*TO-DO ITEM*. Reproduce all of the entries below word for word, leaving out the pictures.

▼

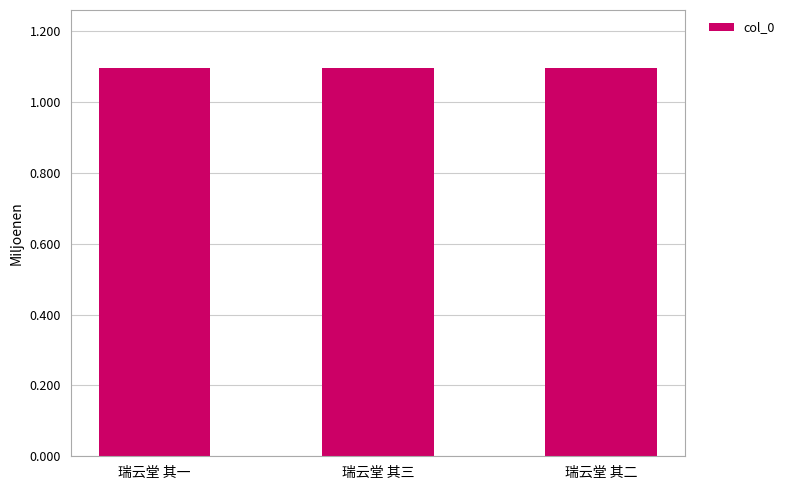

What is the maximum value shown in the chart?

1095123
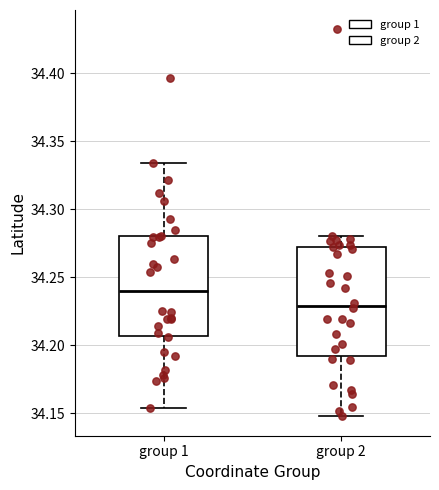

Reading left to right, transcribe this box plot: for each box, give where its median line is, the range the box spans, and where its two whiskers end, as read against the y-axis. The values are not printed on the chart, so give them approximately, as read against the axis.

group 1: median 34.240, box 34.205 to 34.280, whiskers 34.155 to 34.335
group 2: median 34.230, box 34.190 to 34.270, whiskers 34.150 to 34.280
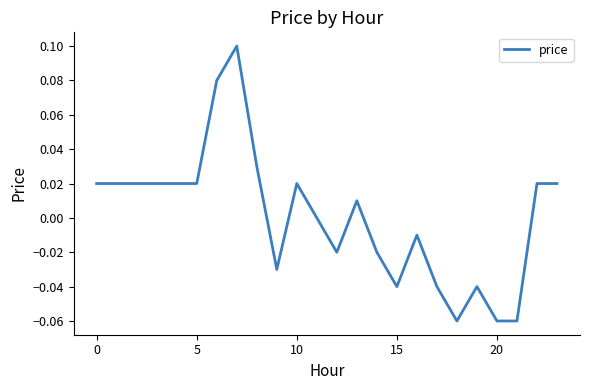

How many lines are shown in the chart?

1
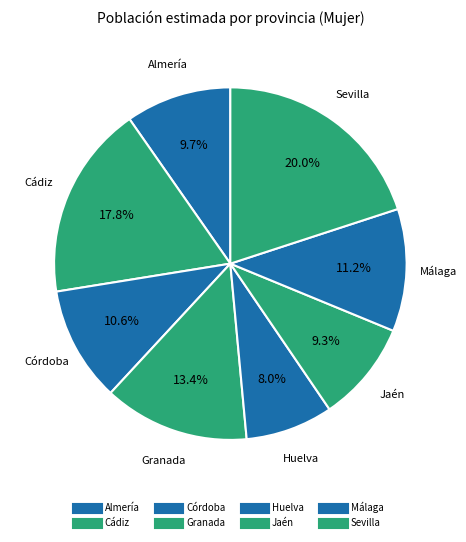

Combined, do Huelva and Cádiz account for over 50%?

No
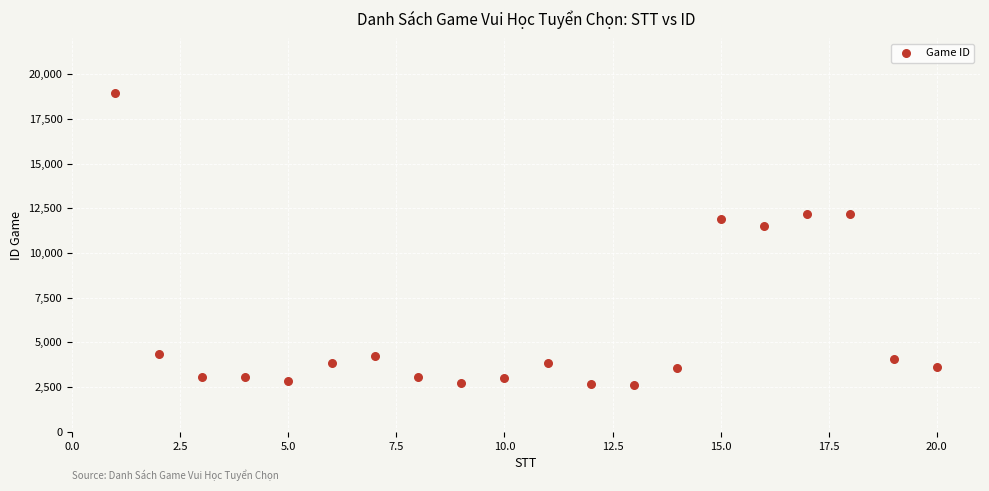

What is the range of X values (max minus min)?

19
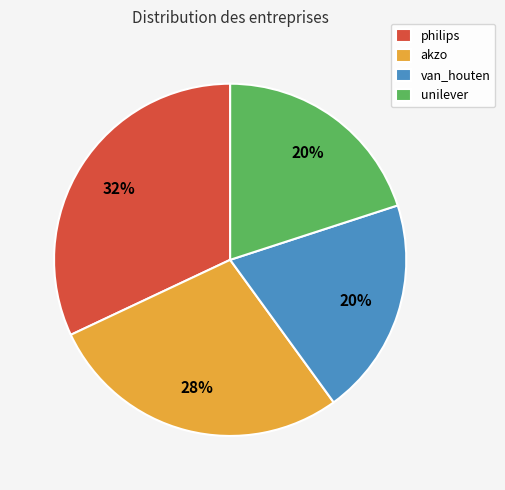

Count the number of slices in the pie.

4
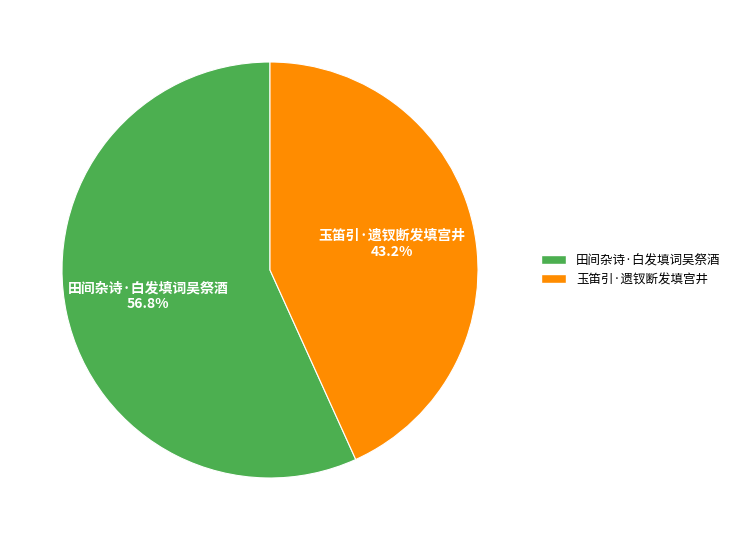

Count the number of slices in the pie.

2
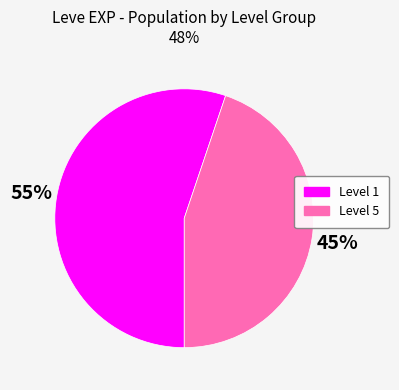

To the nearest percent, what portion does Level 5 represent?

45%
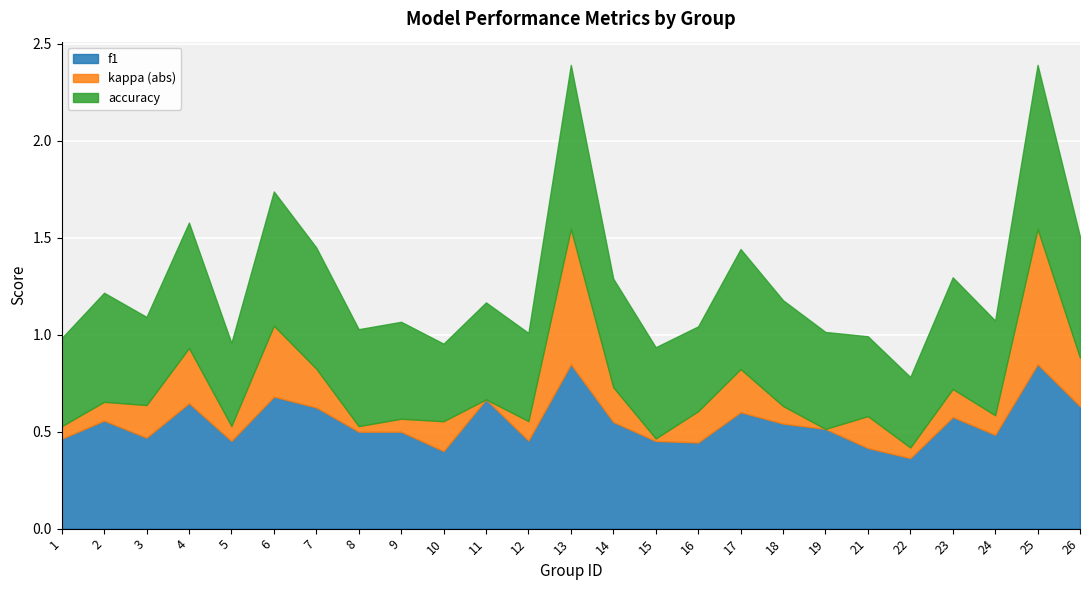

What are all the series names shown in the legend?

f1, kappa (abs), accuracy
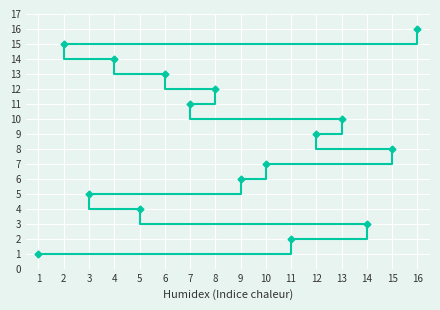

What is the change in value from 1 to 3?

+4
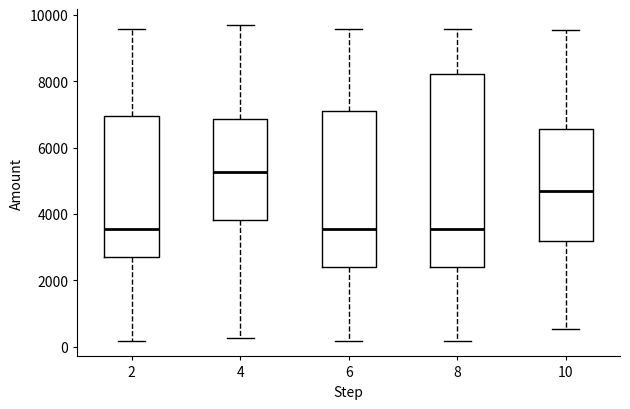

Reading left to right, read every box against the y-axis: the position of its median line, the range the box covers, and the ends of its whiskers. The values are not printed on the chart, so give them approximately, as read against the axis.

2: median 3600, box 2800 to 7000, whiskers 200 to 9600
4: median 5200, box 3800 to 6800, whiskers 200 to 9600
6: median 3600, box 2400 to 7200, whiskers 200 to 9600
8: median 3600, box 2400 to 8200, whiskers 200 to 9600
10: median 4600, box 3200 to 6600, whiskers 600 to 9600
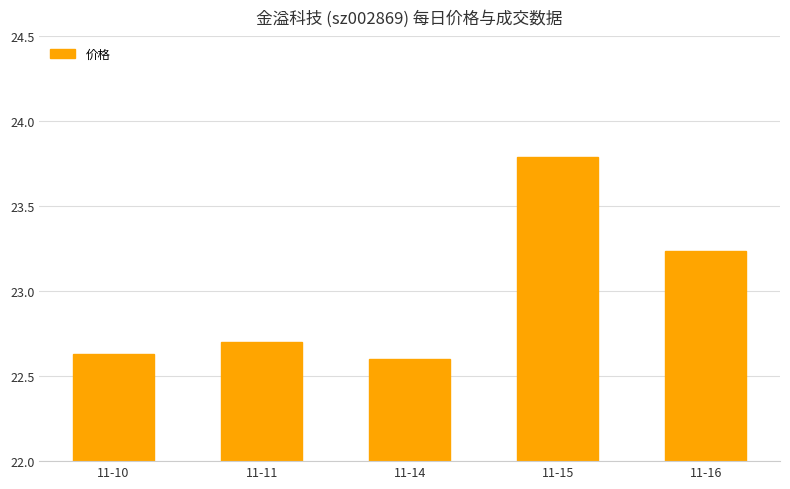

Rank the categories by value from highest to lowest.

11-15, 11-16, 11-11, 11-10, 11-14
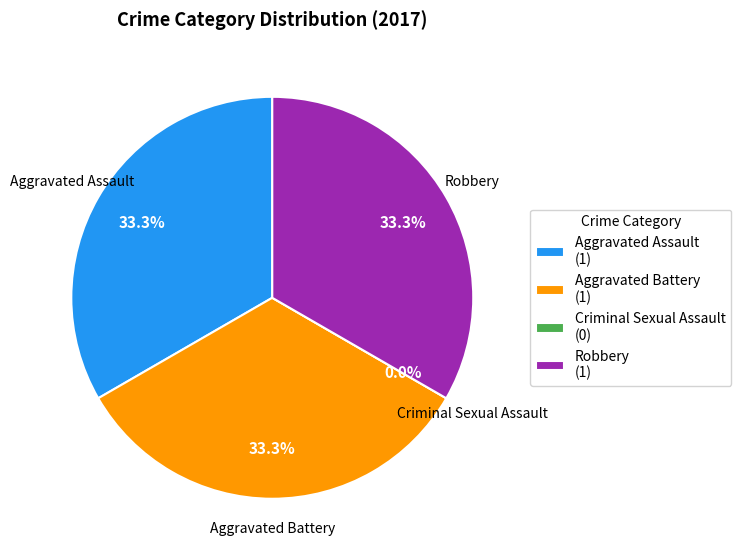

How much of the chart is everything except Aggravated Assault?

66.7%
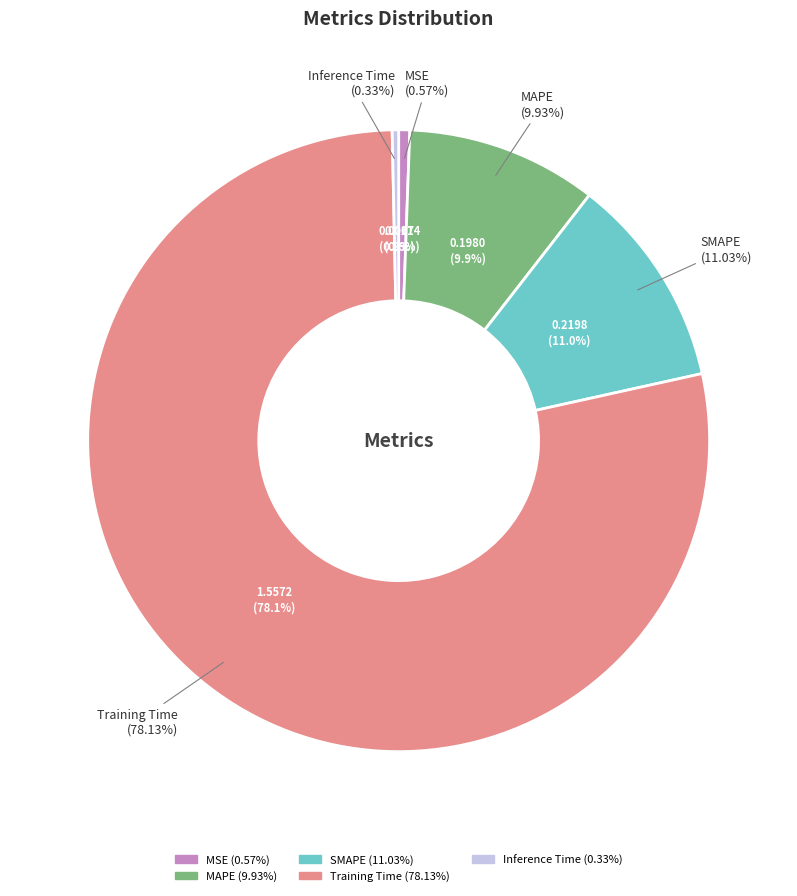

Rank the categories by value from lowest to highest.

Inference Time, MSE, MAPE, SMAPE, Training Time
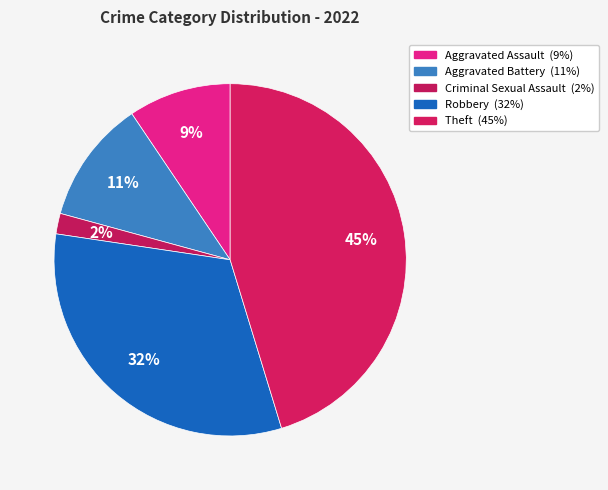

What is the smallest slice in the pie chart?

Criminal Sexual Assault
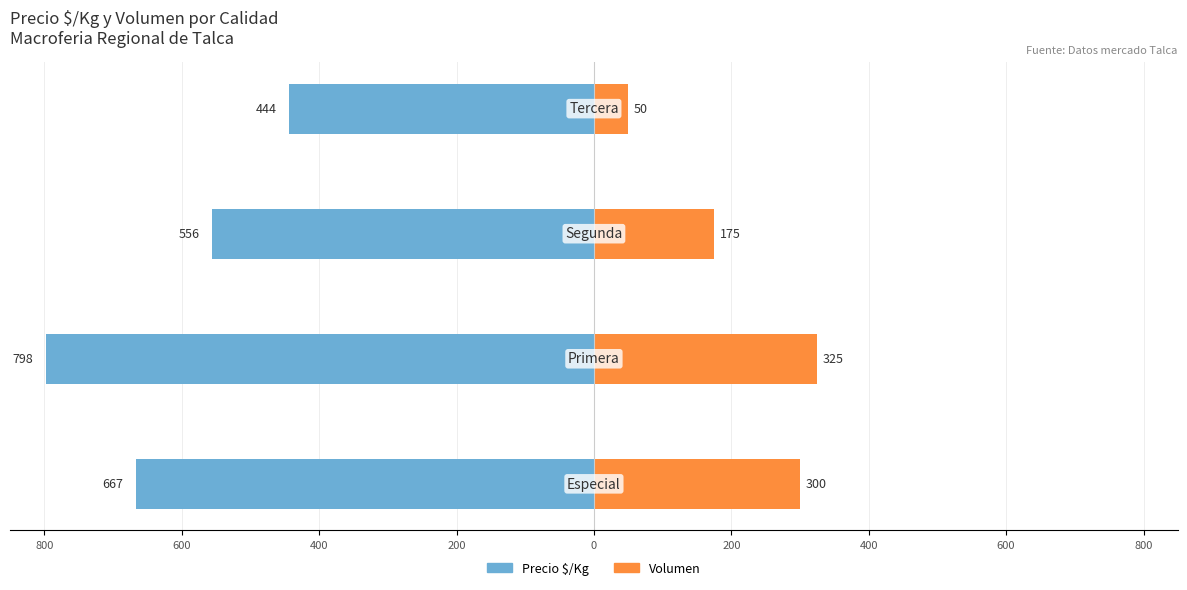

What is the value of the Precio $/Kg bar at the 4th from the left?

-444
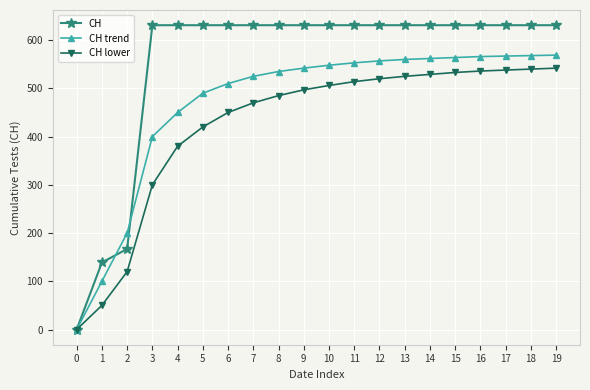

True or false: CH trend has a value of 548 at 10.

True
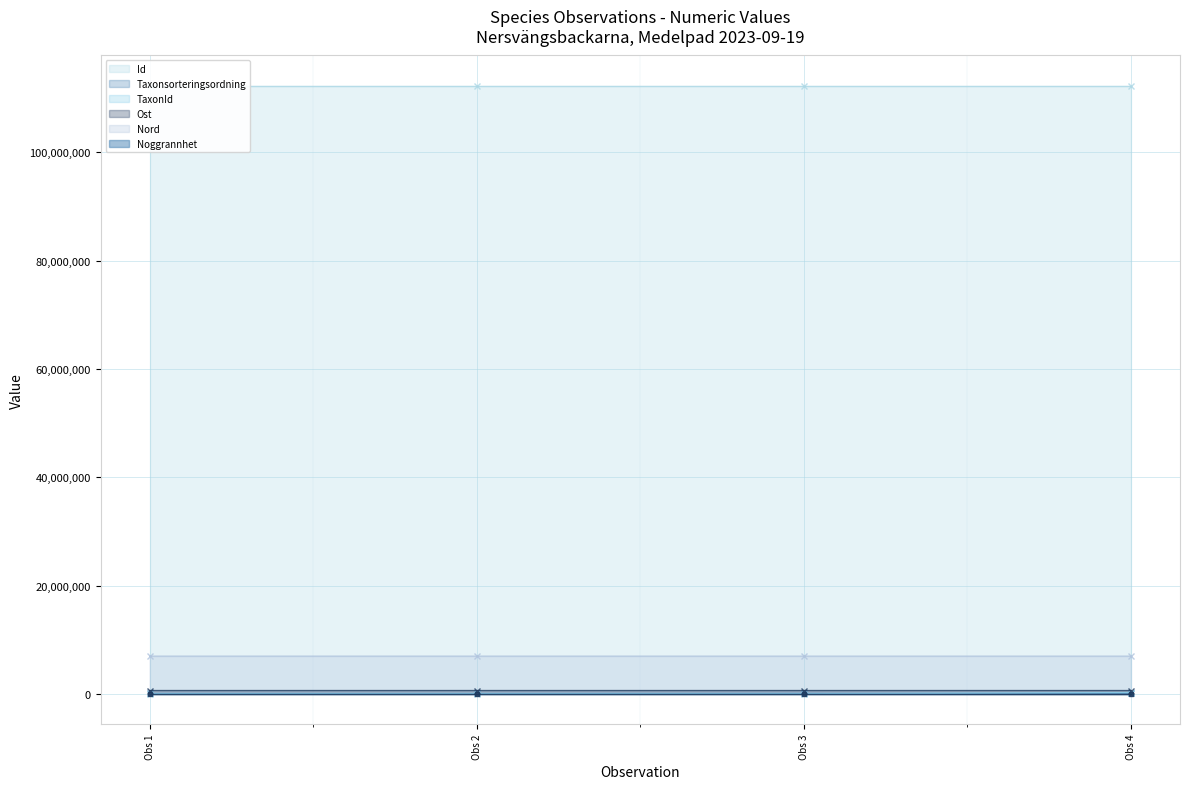

How many data points in Taxonsorteringsordning are less than 78752?

2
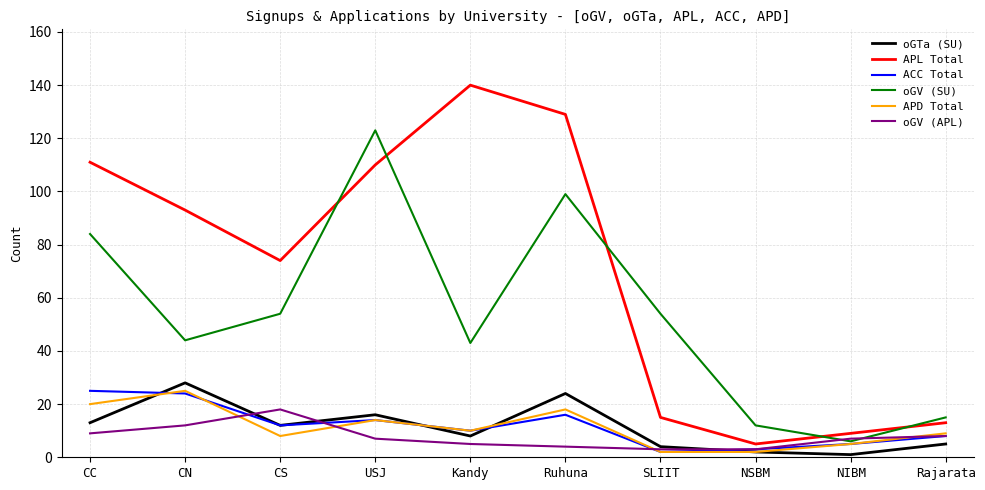

What is the maximum value for ACC Total?

25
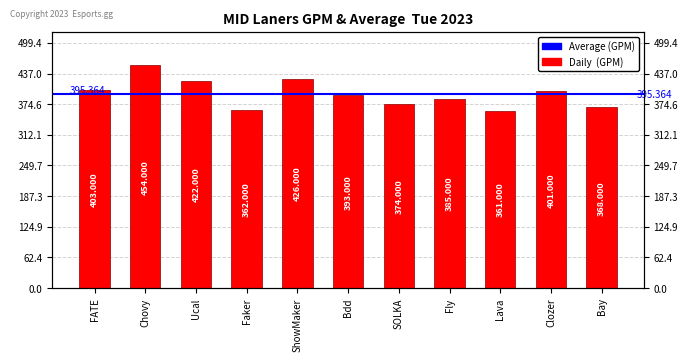

What position from the left is Faker?

4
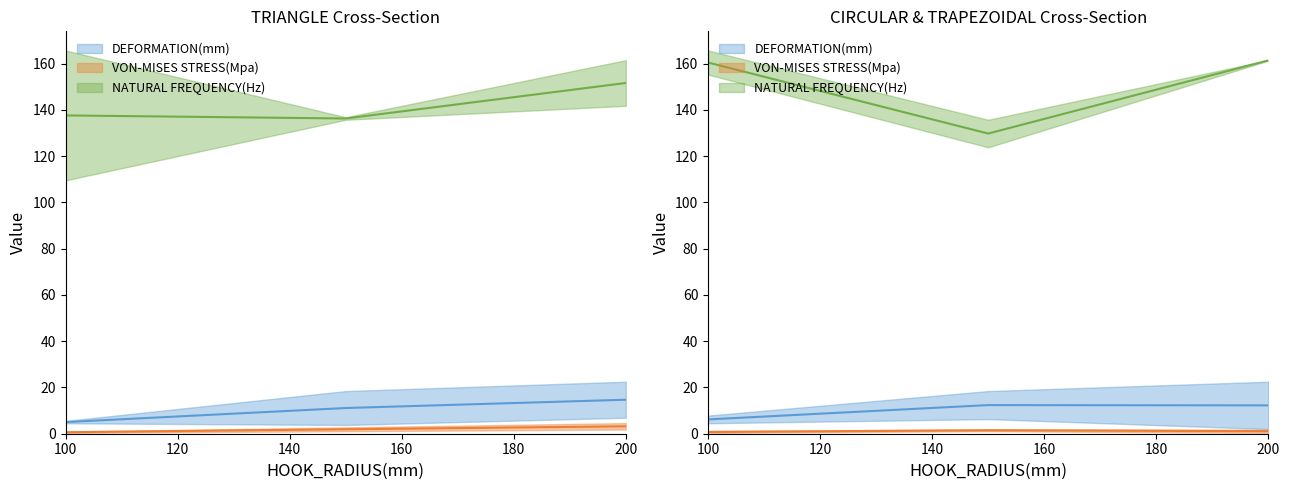

How many values in the VON-MISES STRESS(Mpa) series are below 1?

1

▲

*OUTPUT OF THE TASK*.
What is the maximum value shown in the chart?

1095123

Reading left to right, transcribe this box plot: for each box, give where its median line is, the range the box spans, and where its two whiskers end, as read against the y-axis. The values are not printed on the chart, so give them approximately, as read against the axis.

group 1: median 34.240, box 34.205 to 34.280, whiskers 34.155 to 34.335
group 2: median 34.230, box 34.190 to 34.270, whiskers 34.150 to 34.280

How many lines are shown in the chart?

1

Combined, do Huelva and Cádiz account for over 50%?

No

What is the range of X values (max minus min)?

19

Count the number of slices in the pie.

4

Count the number of slices in the pie.

2

To the nearest percent, what portion does Level 5 represent?

45%

What are all the series names shown in the legend?

f1, kappa (abs), accuracy

What is the change in value from 1 to 3?

+4

Reading left to right, read every box against the y-axis: the position of its median line, the range the box covers, and the ends of its whiskers. The values are not printed on the chart, so give them approximately, as read against the axis.

2: median 3600, box 2800 to 7000, whiskers 200 to 9600
4: median 5200, box 3800 to 6800, whiskers 200 to 9600
6: median 3600, box 2400 to 7200, whiskers 200 to 9600
8: median 3600, box 2400 to 8200, whiskers 200 to 9600
10: median 4600, box 3200 to 6600, whiskers 600 to 9600

Rank the categories by value from highest to lowest.

11-15, 11-16, 11-11, 11-10, 11-14

How much of the chart is everything except Aggravated Assault?

66.7%

Rank the categories by value from lowest to highest.

Inference Time, MSE, MAPE, SMAPE, Training Time

What is the smallest slice in the pie chart?

Criminal Sexual Assault

What is the value of the Precio $/Kg bar at the 4th from the left?

-444

True or false: CH trend has a value of 548 at 10.

True

How many data points in Taxonsorteringsordning are less than 78752?

2

What is the maximum value for ACC Total?

25

What position from the left is Faker?

4

How many values in the VON-MISES STRESS(Mpa) series are below 1?

1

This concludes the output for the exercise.